§ Task instructions
Reproduce every line of the items below word for word, leaving out the pictures.

::::::

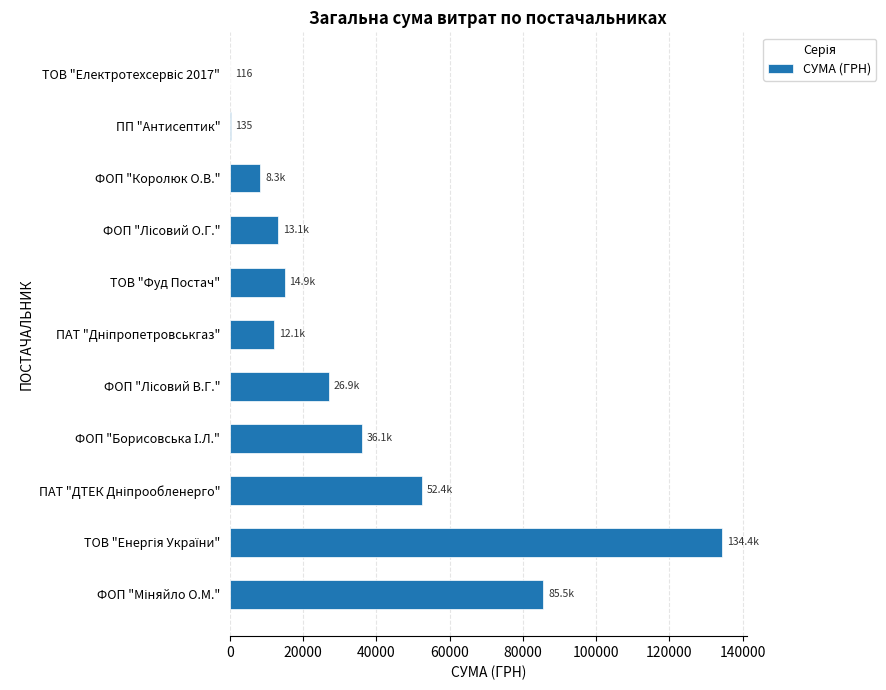

Count the number of data series in this chart.

1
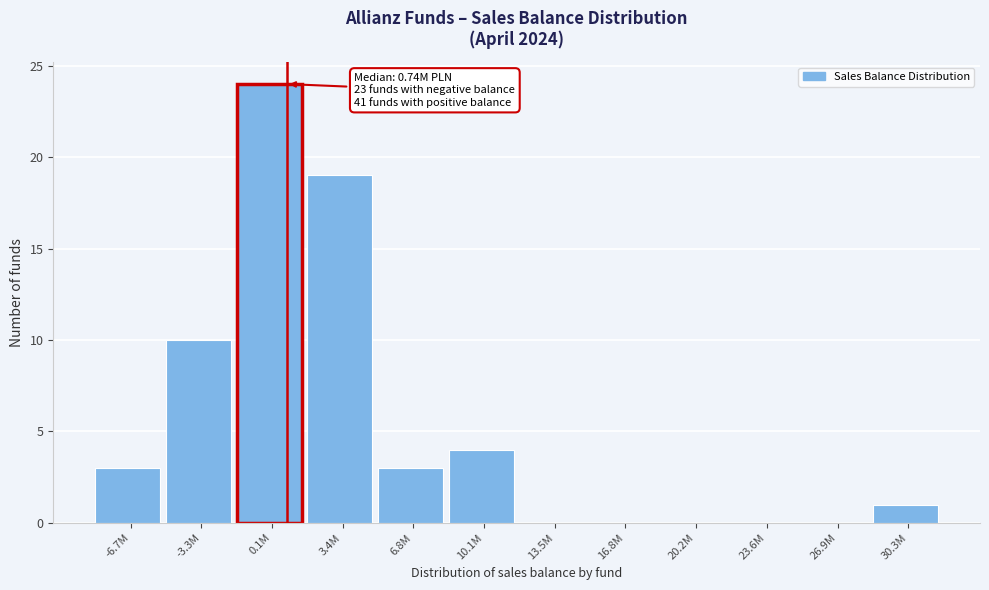

Reading right to left, transcribe all the data shown in this chart.

30.3M=1	26.9M=0	23.6M=0	20.2M=0	16.8M=0	13.5M=0	10.1M=4	6.8M=3	3.4M=19	0.1M=24	-3.3M=10	-6.7M=3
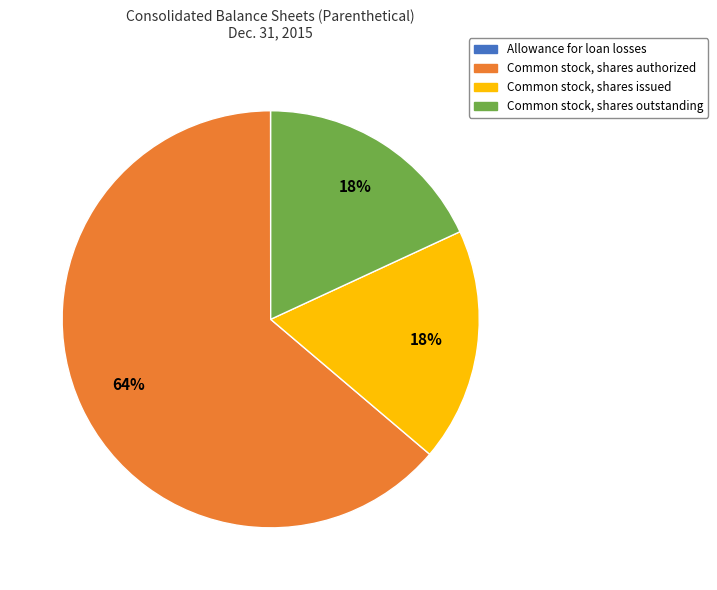

To the nearest percent, what percentage of the pie is Common stock, shares outstanding?

18%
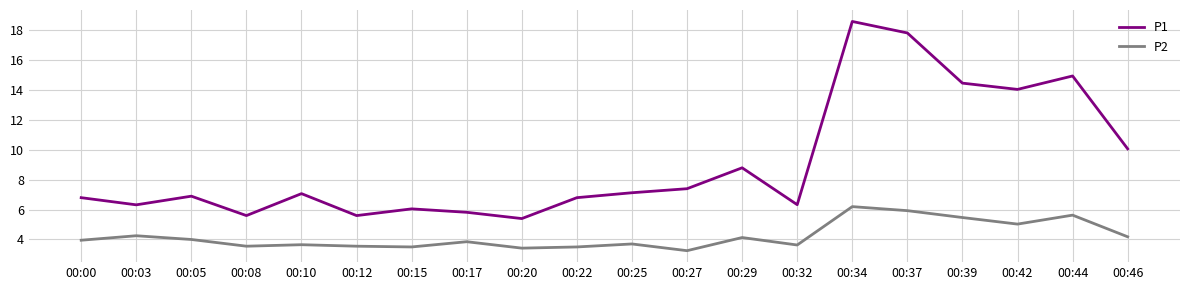

What is the sum of all P1 values?

182.0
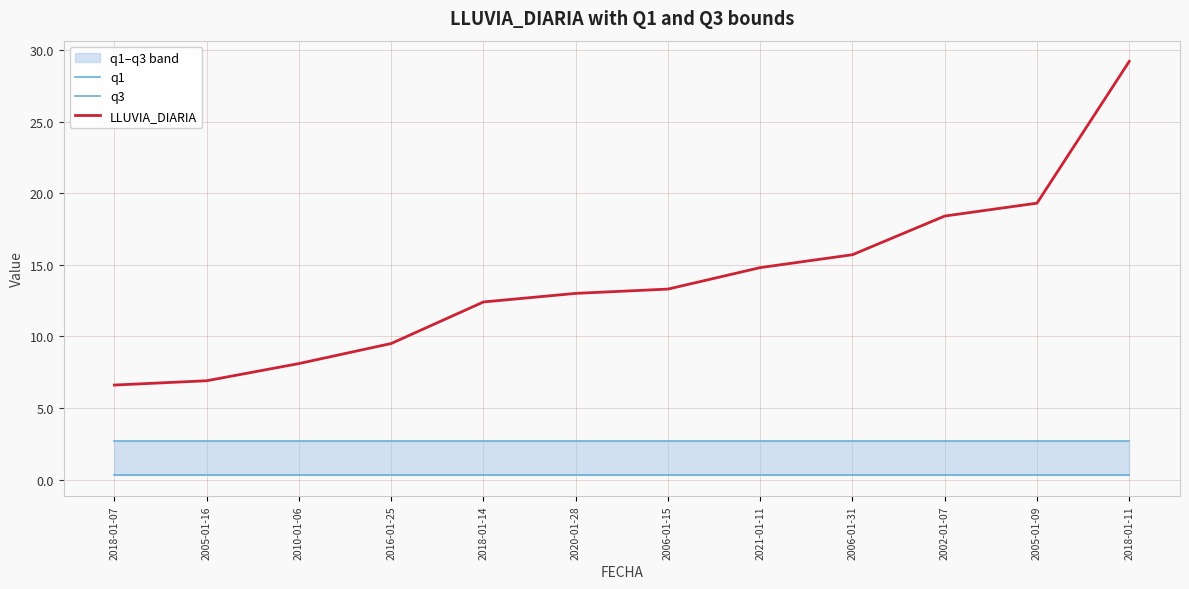

True or false: q1 has more than 0 points higher than both neighbors.

False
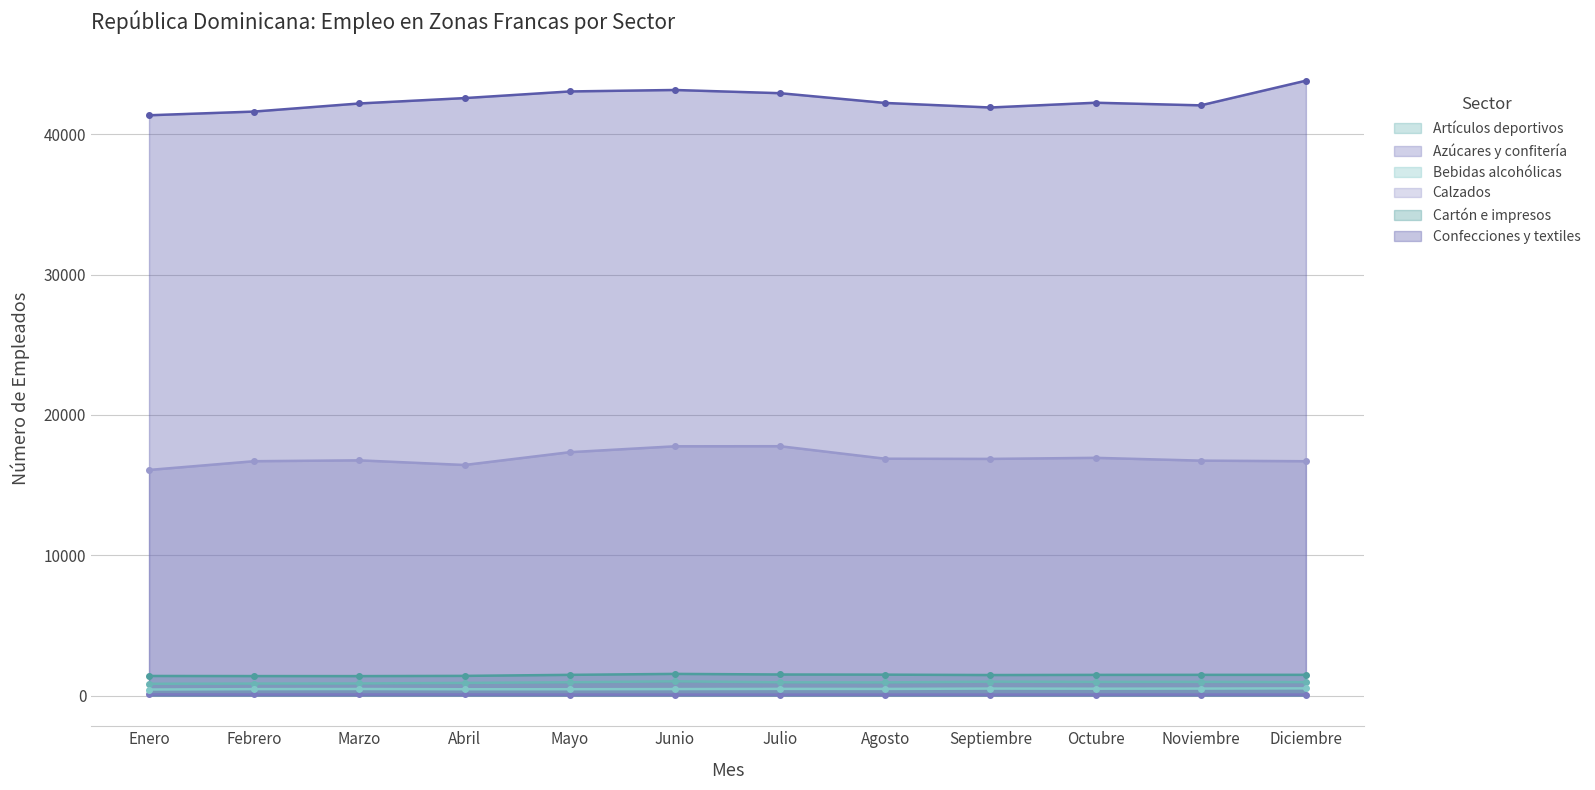

How many distinct data groups are displayed?

6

::::::

§ Task answer
Count the number of data series in this chart.

1

Reading right to left, transcribe all the data shown in this chart.

30.3M=1	26.9M=0	23.6M=0	20.2M=0	16.8M=0	13.5M=0	10.1M=4	6.8M=3	3.4M=19	0.1M=24	-3.3M=10	-6.7M=3

To the nearest percent, what percentage of the pie is Common stock, shares outstanding?

18%

What is the sum of all P1 values?

182.0

True or false: q1 has more than 0 points higher than both neighbors.

False

How many distinct data groups are displayed?

6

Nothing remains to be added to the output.